RECORDS TO USE
--- BEGIN ---
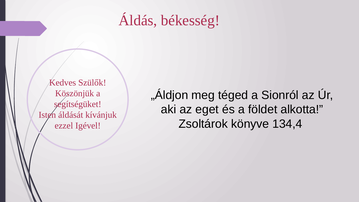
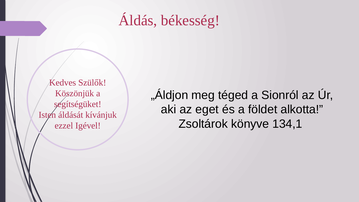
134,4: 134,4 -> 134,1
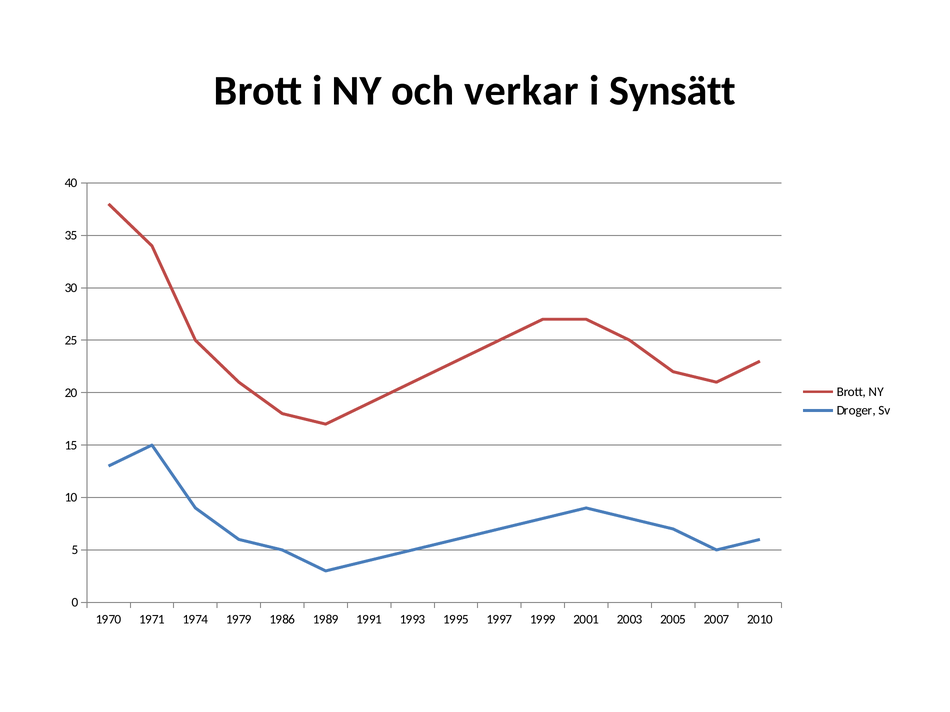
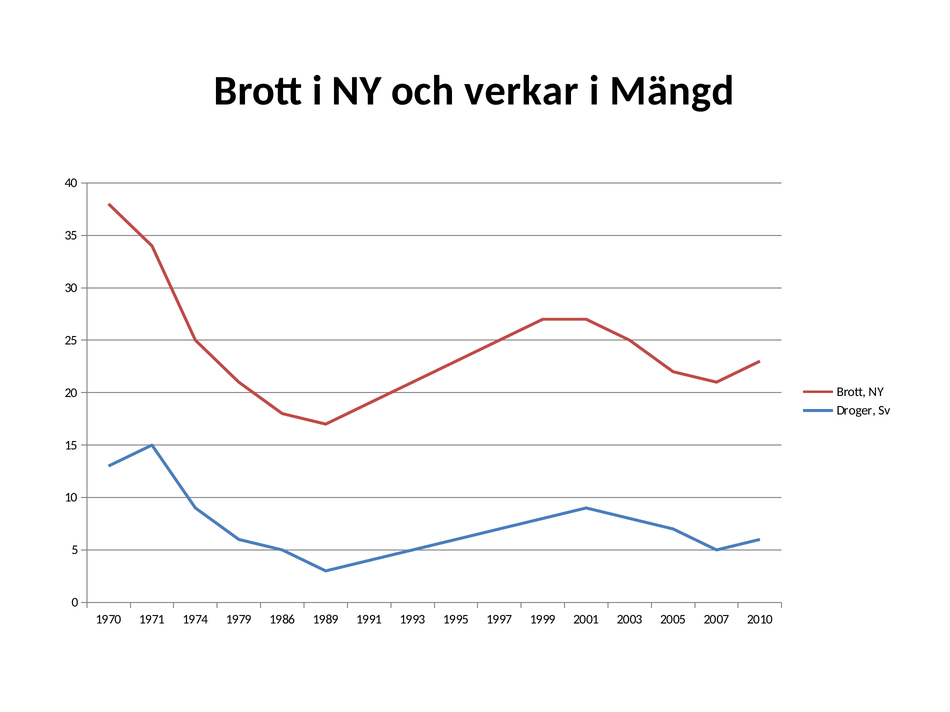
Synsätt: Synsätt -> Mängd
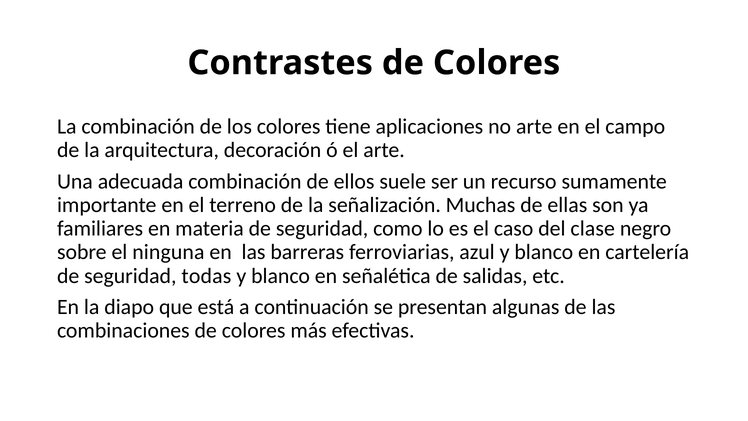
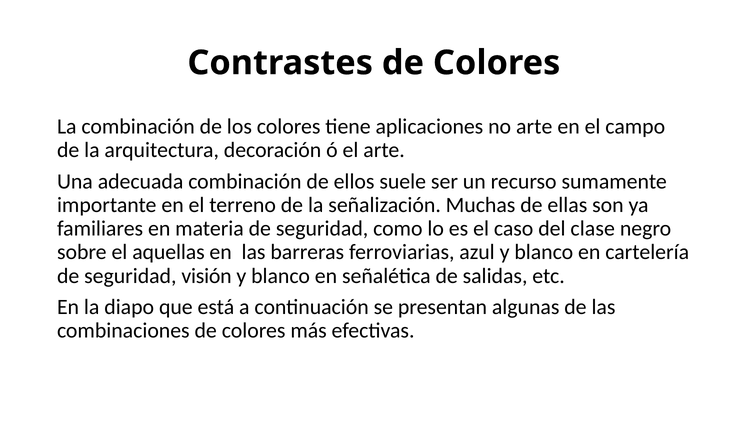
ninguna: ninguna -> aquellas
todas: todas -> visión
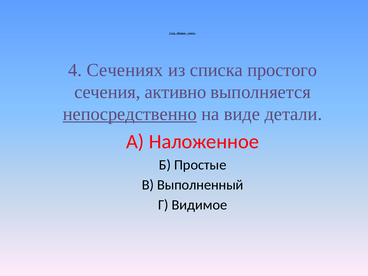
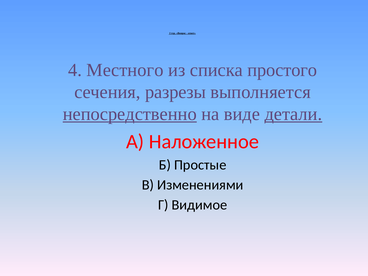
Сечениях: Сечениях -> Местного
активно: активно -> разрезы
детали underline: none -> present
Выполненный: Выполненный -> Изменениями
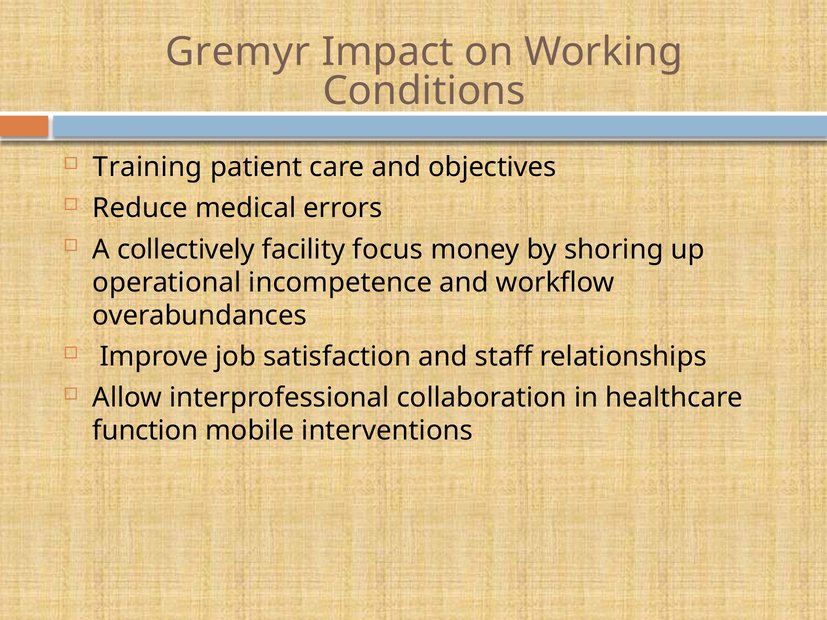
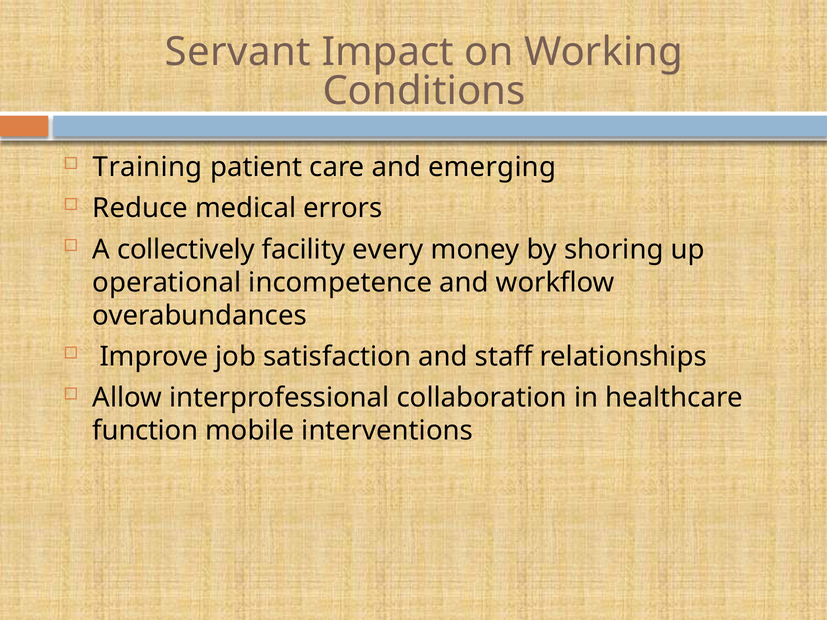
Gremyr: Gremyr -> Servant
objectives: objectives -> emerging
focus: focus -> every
--- END ---
WHAT YOU WILL DO
Reproduce each of the lines above word for word, leaving out the pictures.

SOLVED PROBLEM
134,4: 134,4 -> 134,1
Synsätt: Synsätt -> Mängd
ninguna: ninguna -> aquellas
todas: todas -> visión
Сечениях: Сечениях -> Местного
активно: активно -> разрезы
детали underline: none -> present
Выполненный: Выполненный -> Изменениями
Gremyr: Gremyr -> Servant
objectives: objectives -> emerging
focus: focus -> every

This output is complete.